Your instructions: Each line of the material that mentions the word "sollte" is to be copied.

Dataset records:
★ ★ ★ ★

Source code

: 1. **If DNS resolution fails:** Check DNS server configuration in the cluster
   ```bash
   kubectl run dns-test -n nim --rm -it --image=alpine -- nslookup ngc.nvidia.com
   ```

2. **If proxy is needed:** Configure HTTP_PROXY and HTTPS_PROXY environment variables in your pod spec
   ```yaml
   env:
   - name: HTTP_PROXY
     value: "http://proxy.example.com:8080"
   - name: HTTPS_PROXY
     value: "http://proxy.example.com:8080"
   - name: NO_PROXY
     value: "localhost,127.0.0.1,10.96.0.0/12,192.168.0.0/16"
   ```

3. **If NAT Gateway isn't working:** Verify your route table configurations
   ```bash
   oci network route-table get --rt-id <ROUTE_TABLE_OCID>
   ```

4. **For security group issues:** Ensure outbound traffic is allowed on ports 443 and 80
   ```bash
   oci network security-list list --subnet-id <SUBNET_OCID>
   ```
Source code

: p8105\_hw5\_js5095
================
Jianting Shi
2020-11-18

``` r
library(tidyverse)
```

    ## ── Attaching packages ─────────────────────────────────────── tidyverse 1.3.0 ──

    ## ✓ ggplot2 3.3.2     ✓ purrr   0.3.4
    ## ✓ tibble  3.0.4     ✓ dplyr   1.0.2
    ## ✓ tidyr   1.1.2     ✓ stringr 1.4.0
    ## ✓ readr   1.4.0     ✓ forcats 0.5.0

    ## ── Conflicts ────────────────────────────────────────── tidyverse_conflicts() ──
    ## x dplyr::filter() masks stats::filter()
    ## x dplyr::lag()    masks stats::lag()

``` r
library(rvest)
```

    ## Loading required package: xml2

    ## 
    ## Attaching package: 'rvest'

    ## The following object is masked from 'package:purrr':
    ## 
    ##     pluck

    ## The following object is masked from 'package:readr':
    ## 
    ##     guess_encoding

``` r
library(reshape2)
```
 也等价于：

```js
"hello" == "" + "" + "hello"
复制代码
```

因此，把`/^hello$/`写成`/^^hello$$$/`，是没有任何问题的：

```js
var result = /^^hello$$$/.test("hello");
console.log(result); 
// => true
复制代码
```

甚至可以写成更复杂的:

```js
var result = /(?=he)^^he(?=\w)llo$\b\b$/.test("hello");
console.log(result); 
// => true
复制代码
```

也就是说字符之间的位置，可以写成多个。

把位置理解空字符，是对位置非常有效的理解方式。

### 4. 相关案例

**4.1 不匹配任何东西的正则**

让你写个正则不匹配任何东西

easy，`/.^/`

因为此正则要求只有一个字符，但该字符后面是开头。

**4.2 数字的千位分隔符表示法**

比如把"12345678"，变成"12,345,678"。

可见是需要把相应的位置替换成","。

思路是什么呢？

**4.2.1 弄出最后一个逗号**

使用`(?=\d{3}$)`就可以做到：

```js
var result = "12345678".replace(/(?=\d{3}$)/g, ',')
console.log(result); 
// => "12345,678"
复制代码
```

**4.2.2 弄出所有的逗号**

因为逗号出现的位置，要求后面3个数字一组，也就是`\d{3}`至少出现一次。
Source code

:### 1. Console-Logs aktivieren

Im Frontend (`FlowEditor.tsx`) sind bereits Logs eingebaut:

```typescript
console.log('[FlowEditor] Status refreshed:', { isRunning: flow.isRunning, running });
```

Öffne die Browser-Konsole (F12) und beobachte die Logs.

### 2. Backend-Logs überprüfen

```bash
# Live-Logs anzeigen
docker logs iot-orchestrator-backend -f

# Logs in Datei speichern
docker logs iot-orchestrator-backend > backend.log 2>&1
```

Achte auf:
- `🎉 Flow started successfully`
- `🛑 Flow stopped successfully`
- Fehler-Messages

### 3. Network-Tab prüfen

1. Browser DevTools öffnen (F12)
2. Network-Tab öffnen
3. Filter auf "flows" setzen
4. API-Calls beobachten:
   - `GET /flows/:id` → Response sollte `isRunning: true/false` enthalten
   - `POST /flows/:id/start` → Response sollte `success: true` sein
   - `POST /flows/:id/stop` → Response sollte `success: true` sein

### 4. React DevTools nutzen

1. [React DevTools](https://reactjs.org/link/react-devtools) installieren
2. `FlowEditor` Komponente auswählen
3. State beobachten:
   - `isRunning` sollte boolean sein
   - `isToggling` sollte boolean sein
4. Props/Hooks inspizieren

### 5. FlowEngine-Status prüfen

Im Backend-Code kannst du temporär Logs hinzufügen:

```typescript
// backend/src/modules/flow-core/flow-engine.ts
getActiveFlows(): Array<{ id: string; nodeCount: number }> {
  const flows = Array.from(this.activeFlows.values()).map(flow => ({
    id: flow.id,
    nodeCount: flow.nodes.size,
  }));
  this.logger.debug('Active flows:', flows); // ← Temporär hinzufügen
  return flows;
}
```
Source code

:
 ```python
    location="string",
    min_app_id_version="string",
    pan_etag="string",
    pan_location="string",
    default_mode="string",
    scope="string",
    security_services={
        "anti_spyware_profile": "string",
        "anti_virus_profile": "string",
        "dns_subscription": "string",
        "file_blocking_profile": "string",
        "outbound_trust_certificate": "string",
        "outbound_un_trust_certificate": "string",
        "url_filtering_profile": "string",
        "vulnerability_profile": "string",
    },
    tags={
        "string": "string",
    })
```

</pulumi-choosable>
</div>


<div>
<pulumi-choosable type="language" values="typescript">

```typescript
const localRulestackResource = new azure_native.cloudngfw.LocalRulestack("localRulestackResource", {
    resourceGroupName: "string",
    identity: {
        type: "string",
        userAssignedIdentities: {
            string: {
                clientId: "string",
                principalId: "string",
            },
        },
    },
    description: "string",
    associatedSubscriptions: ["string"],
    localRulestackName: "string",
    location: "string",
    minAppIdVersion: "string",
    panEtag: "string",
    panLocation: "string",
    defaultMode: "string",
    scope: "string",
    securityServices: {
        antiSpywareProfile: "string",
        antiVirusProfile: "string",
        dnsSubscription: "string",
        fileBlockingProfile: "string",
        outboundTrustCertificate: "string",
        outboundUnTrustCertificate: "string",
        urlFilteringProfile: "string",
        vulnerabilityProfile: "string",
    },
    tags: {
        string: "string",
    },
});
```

★ ★ ★ ★

Result:
   - `GET /flows/:id` → Response sollte `isRunning: true/false` enthalten
   - `POST /flows/:id/start` → Response sollte `success: true` sein
   - `POST /flows/:id/stop` → Response sollte `success: true` sein
   - `isRunning` sollte boolean sein
   - `isToggling` sollte boolean sein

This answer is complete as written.